Records provided:
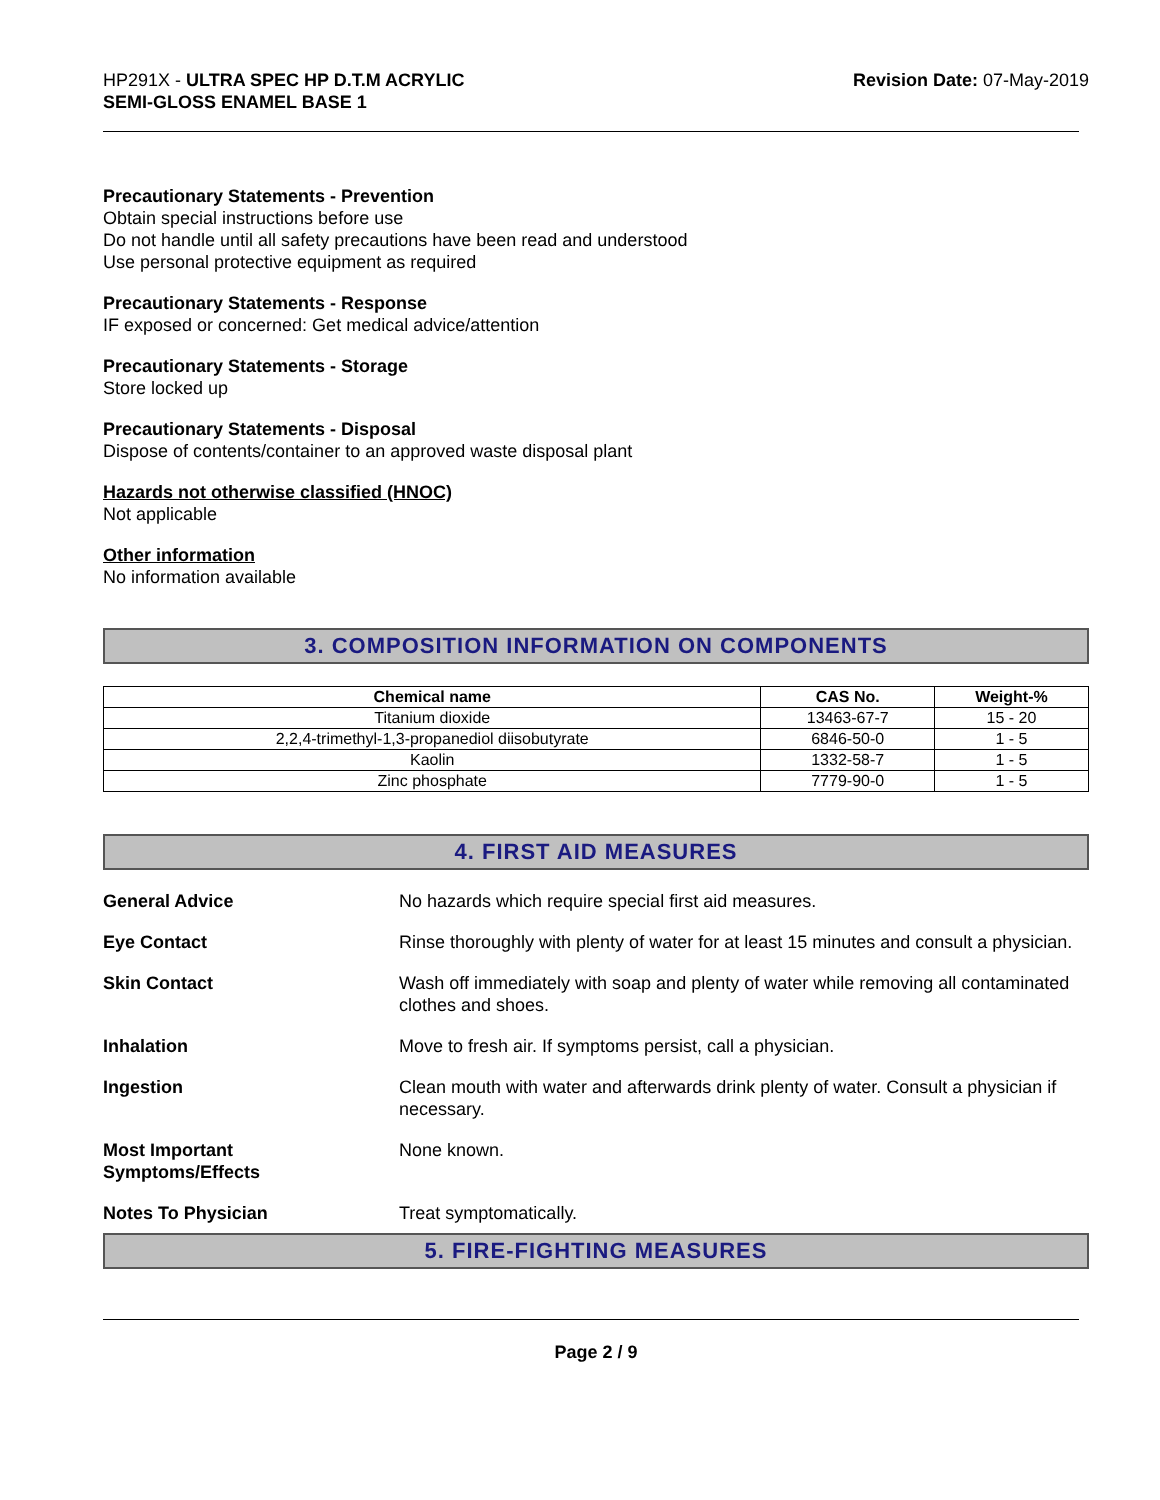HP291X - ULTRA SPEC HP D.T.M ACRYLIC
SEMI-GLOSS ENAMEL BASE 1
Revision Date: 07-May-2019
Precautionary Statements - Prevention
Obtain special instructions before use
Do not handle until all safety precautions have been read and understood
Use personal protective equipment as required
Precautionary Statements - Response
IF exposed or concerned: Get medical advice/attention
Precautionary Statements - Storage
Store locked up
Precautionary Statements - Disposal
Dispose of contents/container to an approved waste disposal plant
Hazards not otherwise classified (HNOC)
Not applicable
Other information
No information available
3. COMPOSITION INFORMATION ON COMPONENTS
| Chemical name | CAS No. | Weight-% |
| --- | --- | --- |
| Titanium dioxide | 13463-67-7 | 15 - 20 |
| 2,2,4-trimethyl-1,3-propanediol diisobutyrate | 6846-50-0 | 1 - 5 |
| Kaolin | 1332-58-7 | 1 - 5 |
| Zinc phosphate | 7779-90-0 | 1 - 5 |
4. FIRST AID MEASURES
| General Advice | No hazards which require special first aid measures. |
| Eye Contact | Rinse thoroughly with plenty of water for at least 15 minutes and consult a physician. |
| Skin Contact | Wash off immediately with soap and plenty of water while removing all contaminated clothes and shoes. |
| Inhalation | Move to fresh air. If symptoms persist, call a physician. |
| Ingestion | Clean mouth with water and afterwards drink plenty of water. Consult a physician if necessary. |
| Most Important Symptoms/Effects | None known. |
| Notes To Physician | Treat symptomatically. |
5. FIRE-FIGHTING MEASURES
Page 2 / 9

What you have to do: Every line of the listing that holds "plenty" should be found and copied.

Expected output:
| Eye Contact | Rinse thoroughly with plenty of water for at least 15 minutes and consult a physician. |
| Skin Contact | Wash off immediately with soap and plenty of water while removing all contaminated clothes and shoes. |
| Ingestion | Clean mouth with water and afterwards drink plenty of water. Consult a physician if necessary. |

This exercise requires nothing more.